§ **To do**:
The response should be exactly the number of lines in the material below that contain the word "recibió".

Start of Record excerpts

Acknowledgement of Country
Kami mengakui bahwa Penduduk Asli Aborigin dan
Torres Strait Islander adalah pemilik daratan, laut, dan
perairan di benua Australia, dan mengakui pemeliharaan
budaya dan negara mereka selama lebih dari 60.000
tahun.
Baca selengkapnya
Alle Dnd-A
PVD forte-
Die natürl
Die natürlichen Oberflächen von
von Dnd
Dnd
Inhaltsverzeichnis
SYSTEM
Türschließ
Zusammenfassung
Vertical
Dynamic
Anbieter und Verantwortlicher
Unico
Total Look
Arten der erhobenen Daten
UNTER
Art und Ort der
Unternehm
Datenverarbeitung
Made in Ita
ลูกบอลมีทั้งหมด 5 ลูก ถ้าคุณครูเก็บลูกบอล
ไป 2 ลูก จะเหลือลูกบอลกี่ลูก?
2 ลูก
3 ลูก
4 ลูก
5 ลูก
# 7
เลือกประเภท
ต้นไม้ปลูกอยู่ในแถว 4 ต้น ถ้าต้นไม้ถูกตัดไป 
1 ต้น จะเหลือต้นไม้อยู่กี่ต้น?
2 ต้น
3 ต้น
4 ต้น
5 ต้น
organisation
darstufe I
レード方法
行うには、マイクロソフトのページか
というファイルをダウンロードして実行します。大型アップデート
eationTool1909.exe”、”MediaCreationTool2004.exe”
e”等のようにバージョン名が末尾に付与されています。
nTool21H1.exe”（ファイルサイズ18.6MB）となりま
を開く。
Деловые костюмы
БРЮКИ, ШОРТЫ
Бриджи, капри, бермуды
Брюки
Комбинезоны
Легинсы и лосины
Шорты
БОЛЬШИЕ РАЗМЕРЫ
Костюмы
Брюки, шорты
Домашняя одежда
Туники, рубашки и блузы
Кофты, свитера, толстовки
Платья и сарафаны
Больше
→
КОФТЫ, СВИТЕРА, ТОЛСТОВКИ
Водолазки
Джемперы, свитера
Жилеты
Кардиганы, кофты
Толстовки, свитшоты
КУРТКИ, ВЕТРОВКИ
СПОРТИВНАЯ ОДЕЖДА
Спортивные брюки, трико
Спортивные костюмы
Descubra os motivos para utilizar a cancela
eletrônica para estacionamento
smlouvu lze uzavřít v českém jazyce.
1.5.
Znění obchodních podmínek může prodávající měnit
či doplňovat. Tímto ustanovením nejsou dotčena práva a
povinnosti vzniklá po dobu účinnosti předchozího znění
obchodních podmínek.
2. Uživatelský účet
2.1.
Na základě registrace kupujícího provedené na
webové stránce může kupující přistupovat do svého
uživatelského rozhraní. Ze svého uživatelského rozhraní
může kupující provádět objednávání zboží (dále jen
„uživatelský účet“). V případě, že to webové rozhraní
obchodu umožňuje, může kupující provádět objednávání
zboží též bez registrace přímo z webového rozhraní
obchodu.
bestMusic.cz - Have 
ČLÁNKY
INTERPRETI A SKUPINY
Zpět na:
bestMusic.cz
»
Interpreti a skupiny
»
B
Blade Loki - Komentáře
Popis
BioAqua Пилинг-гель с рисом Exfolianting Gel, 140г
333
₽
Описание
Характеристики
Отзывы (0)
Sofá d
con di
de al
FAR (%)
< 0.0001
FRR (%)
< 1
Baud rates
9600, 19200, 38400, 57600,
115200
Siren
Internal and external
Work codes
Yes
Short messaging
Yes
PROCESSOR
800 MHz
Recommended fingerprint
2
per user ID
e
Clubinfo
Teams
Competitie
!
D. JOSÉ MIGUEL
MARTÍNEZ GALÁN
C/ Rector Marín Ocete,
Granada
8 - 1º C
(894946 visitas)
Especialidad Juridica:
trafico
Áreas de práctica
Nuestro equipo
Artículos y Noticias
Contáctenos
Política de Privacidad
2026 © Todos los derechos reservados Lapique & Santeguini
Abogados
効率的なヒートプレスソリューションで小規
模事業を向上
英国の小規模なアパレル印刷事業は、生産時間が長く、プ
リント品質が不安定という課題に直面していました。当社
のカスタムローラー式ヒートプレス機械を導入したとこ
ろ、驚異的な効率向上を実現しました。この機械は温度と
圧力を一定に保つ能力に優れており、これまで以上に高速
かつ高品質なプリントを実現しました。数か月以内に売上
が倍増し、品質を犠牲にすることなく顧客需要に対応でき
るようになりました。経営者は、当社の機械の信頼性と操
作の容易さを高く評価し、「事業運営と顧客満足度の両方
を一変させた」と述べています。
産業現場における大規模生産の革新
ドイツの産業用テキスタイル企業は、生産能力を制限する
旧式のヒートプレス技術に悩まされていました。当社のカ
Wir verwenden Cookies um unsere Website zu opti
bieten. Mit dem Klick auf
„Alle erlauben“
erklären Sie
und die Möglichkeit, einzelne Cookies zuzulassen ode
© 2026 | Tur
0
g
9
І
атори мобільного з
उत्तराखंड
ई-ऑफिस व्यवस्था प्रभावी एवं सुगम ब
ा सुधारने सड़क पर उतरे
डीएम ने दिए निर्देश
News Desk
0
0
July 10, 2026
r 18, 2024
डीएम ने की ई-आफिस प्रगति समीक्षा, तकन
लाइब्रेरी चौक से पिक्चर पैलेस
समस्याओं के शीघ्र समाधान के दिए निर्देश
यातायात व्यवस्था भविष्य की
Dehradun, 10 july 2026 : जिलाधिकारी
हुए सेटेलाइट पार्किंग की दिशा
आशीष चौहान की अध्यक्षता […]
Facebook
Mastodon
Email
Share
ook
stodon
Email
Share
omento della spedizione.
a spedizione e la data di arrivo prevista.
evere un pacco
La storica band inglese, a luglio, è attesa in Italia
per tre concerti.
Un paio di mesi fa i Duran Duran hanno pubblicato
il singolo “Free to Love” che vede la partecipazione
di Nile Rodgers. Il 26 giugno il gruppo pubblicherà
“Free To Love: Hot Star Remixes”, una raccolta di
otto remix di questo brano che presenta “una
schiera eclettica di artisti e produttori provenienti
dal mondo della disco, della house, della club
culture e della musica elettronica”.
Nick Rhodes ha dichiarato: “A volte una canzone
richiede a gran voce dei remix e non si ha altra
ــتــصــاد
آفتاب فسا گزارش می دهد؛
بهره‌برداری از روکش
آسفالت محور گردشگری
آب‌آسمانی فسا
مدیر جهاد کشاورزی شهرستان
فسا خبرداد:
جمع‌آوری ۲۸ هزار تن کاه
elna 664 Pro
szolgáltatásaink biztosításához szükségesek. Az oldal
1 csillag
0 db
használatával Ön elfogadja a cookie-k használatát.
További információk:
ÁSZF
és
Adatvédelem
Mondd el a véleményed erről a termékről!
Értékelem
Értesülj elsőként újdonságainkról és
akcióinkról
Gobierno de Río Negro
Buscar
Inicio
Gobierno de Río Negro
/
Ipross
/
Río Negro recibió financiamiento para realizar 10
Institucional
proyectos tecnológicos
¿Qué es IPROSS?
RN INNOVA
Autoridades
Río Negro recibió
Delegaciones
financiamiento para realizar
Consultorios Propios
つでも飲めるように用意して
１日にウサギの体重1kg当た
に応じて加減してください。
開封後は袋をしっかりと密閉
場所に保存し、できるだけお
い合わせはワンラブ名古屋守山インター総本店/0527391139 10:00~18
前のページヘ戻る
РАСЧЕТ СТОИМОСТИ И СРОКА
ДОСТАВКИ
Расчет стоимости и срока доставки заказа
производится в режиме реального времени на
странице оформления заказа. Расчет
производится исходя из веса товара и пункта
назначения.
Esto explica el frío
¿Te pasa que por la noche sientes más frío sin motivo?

End of Record excerpts

§ **Response below**:
2